Looking into getting a xi3. If I get the gps will the trolling motor spot lock and track on a straight line?


----------



## fishnfever (Mar 4, 2019)

Xi3 Wireless Freshwater 70lb 60" with Sonar


A long day of fishing can be hard work. But Xi3 is proof it doesn’t have to be. Wireless control and optional GPS capabilities are ready right out of the box. Innovative SecureStep stowing and deploying means you can save your energy for fighting fish, rather than fighting your trolling motor...




shop.motorguide.com





Sent from my Moto Z (2) using Tapatalk


----------



## bridgeman (Aug 26, 2010)

I think you have to get the Xi5 for the anchor mode. The addition of the GPS feature for the Xi3 will cost you the same .


----------



## musky 44 (Jul 16, 2013)

bridgeman said:


> I think you have to get the Xi5 for the anchor mode. The addition of the GPS feature for the Xi3 will cost you the same .


Thanks


----------



## Popspastime (Apr 1, 2014)

It does everything the Xi5 does including anchoring, tracking, routing, etc. only difference is voltage and thrust.


----------



## musky 44 (Jul 16, 2013)

That is how I was reading it, but wasn't sure. I only need the Pinpoint GPS correct?
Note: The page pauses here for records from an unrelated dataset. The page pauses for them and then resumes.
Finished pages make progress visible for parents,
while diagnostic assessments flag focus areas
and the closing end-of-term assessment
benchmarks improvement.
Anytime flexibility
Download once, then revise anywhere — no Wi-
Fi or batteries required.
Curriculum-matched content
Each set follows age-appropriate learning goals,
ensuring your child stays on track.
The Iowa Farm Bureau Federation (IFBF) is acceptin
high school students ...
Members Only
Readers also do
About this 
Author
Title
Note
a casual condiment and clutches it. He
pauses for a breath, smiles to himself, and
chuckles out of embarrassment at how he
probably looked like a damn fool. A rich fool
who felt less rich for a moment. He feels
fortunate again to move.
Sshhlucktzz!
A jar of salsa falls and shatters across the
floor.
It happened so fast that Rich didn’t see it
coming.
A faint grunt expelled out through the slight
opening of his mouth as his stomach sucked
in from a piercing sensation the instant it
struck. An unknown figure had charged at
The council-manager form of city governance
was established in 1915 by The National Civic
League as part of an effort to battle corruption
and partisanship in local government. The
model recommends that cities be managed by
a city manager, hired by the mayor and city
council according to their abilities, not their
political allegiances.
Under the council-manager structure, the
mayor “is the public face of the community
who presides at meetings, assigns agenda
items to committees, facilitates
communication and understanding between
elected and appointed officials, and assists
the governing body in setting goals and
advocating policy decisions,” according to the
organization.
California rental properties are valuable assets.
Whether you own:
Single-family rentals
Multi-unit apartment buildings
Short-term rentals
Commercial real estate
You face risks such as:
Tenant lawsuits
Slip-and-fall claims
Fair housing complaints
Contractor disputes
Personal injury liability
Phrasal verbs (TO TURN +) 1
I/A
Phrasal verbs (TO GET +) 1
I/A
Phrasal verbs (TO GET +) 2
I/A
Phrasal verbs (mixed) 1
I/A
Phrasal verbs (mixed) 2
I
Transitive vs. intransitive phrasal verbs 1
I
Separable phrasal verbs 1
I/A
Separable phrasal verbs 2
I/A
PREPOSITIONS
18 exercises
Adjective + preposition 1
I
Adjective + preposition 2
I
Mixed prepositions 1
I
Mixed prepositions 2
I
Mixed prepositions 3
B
I don't need the sonar?


----------



## bridgeman (Aug 26, 2010)

I stand corrected, the Xi3 is essentially a 12 volt version of the Xi5. A couple of hundred bucks less than the 5 too. I've had my Xi5 for about 5 years now and its been flawless. Use it one time and you'll wonder why you tortured yourself controlling the boat. Well worth the $$


----------



## Popspastime (Apr 1, 2014)

Musky 44,
I'm not sure now if you have that option without looking but can tell you if you run a front unit it's well worth it. Just plug it in and your off.. easy peasy It's a great unit.. totally problem free.


----------